▶ Activity
Copy every line in the listing that contains "wall".

▶ Provided data
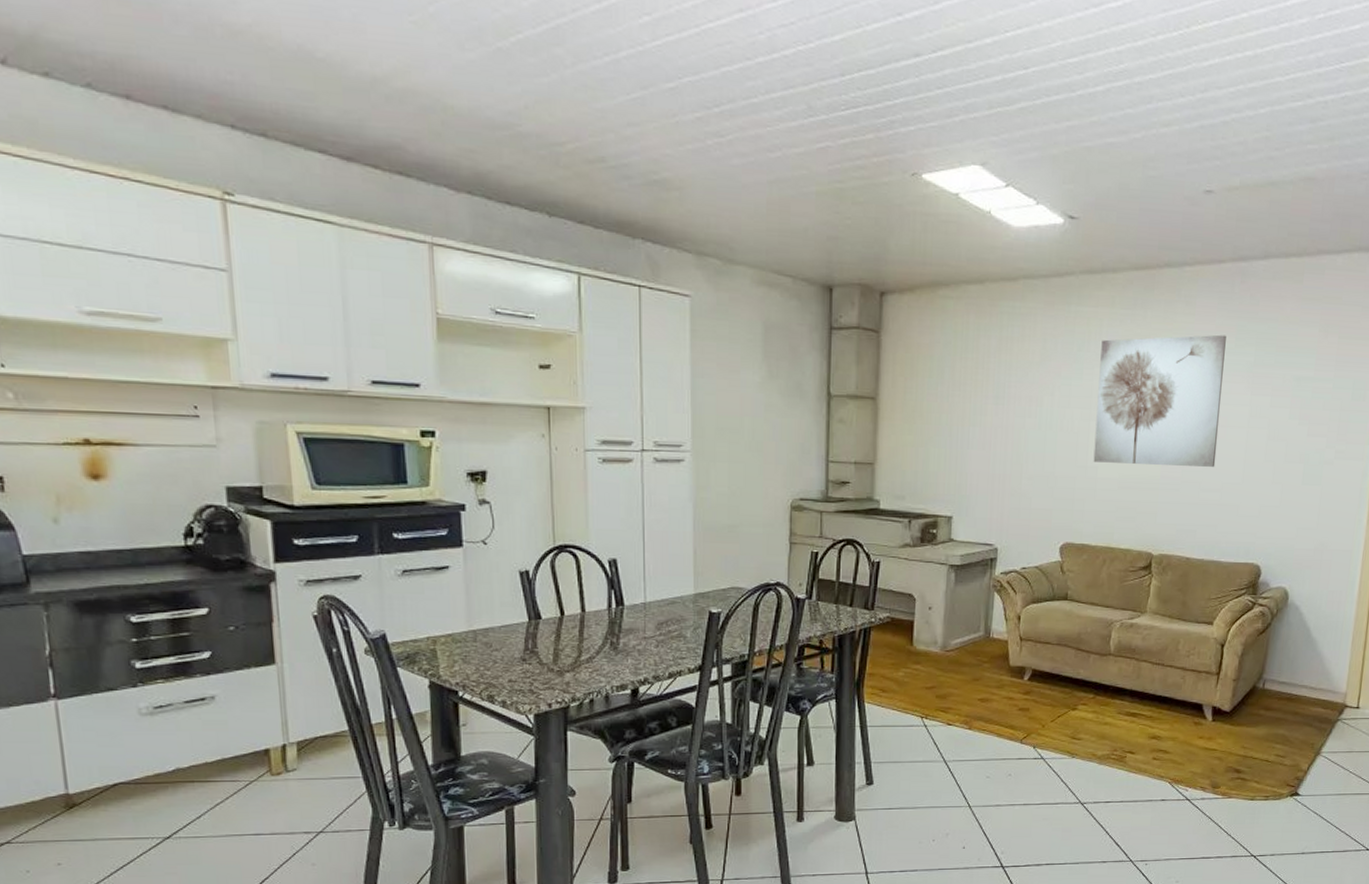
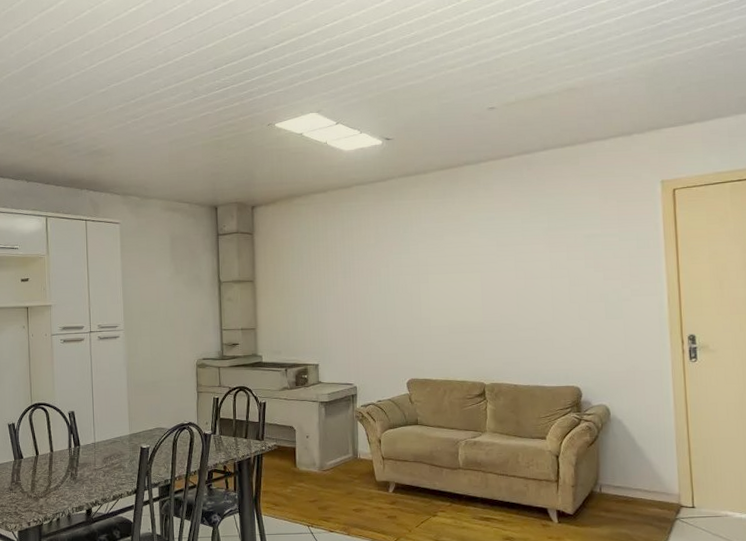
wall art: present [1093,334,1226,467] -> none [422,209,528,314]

...

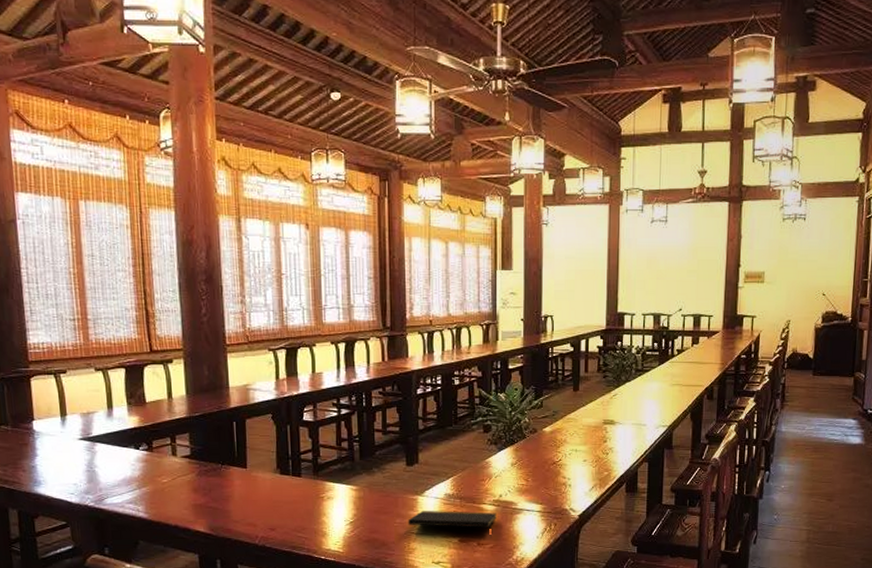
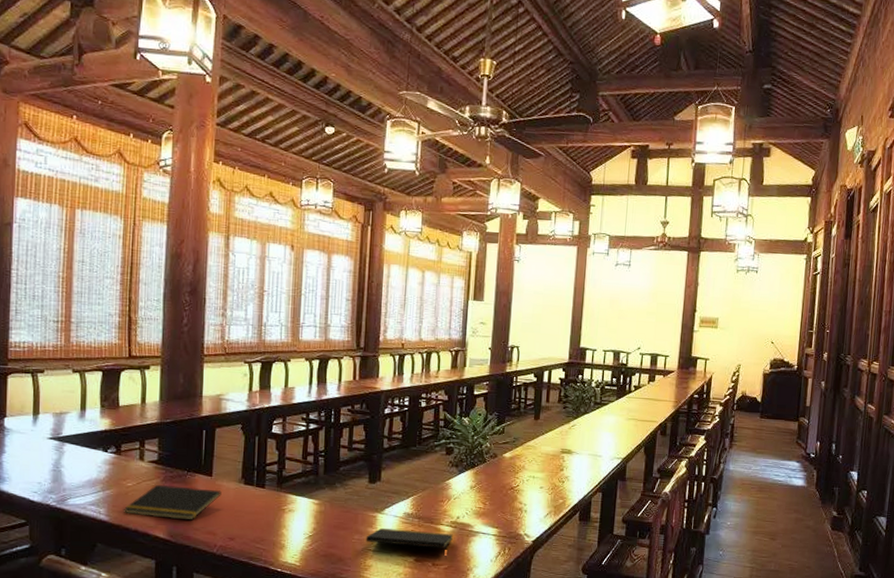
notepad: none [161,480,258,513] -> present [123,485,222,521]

==

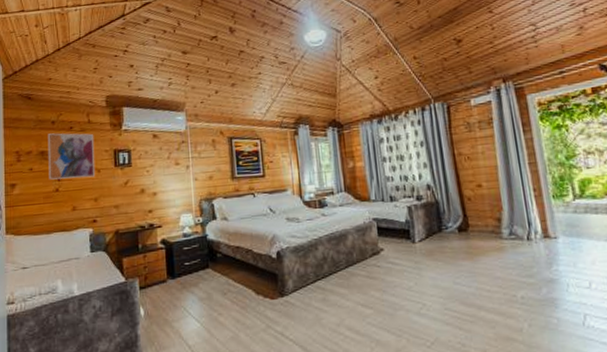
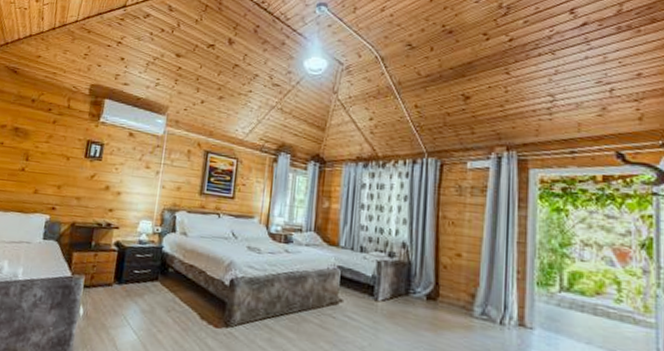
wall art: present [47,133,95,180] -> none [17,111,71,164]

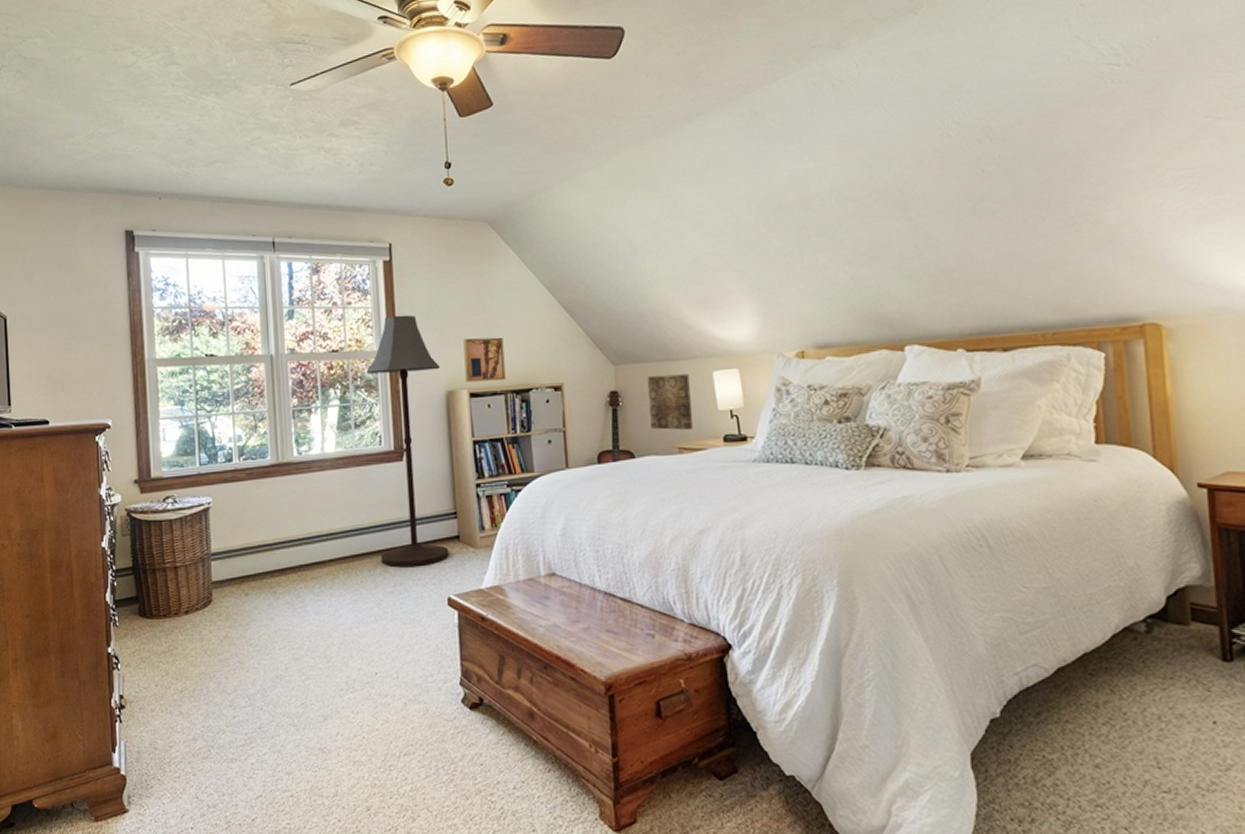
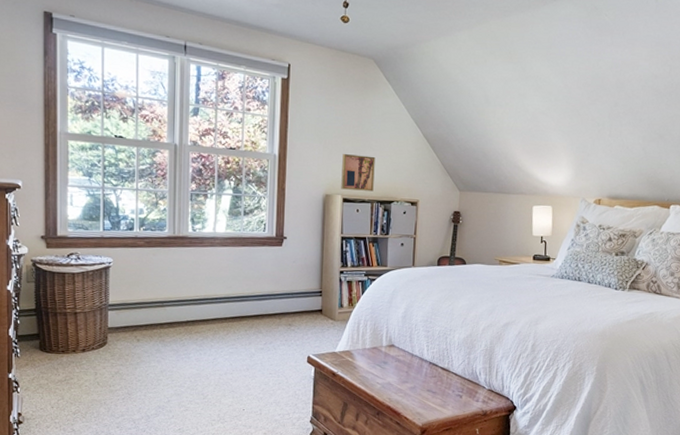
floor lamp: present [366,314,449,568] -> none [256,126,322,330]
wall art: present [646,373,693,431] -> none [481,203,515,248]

▶ Written reply
wall art: present [1093,334,1226,467] -> none [422,209,528,314]
wall art: present [47,133,95,180] -> none [17,111,71,164]
wall art: present [646,373,693,431] -> none [481,203,515,248]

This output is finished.